Вой нарастал, обогащался модуляциями и нечеловеческими интонациями — над землей плыла странная, чуждая песня без слов.
Шмиттельварденгроу вдохнул полной грудью, безошибочно улавливая в воздухе острый аромат темной магии. В носу защипало. Песня полнилась прекрасными, дикими, первобытными перекатами силы. Изначальная истинная черная магия без цвергской мудрости, без хитроумной вязи заклинаний темнил Горгонада. И эта песня несла с собою смерть.
Сначала пришел ветер; стена урагана обрушилась на столпившихся людей, на войлочные навесы, бедных испуганных и ослепших лошадей.
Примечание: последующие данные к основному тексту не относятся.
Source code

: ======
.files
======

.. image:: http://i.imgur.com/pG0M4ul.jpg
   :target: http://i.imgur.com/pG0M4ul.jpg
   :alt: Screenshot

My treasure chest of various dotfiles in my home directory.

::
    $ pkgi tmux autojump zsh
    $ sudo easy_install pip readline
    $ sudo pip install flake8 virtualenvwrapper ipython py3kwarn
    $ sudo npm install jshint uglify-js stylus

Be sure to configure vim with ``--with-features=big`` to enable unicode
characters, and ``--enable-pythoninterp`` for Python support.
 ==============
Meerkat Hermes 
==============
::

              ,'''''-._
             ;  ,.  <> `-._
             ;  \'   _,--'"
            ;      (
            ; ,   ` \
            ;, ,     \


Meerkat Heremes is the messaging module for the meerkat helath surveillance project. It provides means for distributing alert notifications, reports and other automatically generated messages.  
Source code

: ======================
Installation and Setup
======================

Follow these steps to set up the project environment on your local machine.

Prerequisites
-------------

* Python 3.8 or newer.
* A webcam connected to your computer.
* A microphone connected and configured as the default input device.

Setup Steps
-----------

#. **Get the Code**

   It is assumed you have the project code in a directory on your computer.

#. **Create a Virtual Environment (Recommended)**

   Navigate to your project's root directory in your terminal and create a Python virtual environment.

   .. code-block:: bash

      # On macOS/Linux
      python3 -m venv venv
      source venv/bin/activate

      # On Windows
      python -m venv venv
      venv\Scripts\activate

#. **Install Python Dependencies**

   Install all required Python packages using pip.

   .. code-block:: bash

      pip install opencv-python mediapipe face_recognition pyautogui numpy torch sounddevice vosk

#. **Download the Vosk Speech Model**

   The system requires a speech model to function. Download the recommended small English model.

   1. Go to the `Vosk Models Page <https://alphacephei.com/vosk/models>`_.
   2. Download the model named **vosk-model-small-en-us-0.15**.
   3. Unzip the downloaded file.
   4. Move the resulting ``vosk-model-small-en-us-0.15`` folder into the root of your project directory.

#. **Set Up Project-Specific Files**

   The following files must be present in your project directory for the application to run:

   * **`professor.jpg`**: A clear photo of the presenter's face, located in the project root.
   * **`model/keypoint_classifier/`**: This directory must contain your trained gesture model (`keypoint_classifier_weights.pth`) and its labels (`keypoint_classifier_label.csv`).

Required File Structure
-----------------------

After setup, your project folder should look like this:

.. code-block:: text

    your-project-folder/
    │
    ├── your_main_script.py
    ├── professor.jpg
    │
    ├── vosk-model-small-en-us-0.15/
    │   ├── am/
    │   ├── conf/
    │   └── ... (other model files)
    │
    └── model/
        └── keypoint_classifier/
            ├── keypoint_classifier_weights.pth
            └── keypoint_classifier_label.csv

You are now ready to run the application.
Безжалостный, выдирающий влагу из глаз порыв. Цвергу пришлось встать на колени, вогнав шип на конце рукояти глубоко в снег, чтобы удержаться. Он зажмурился поначалу, но заставил себя открыть глаза навстречу яростному, режущему, словно нож ветру. Там, за волглой завесой слез, за буруном белых песчинок, острых, словно гвозди двигались черные силуэты.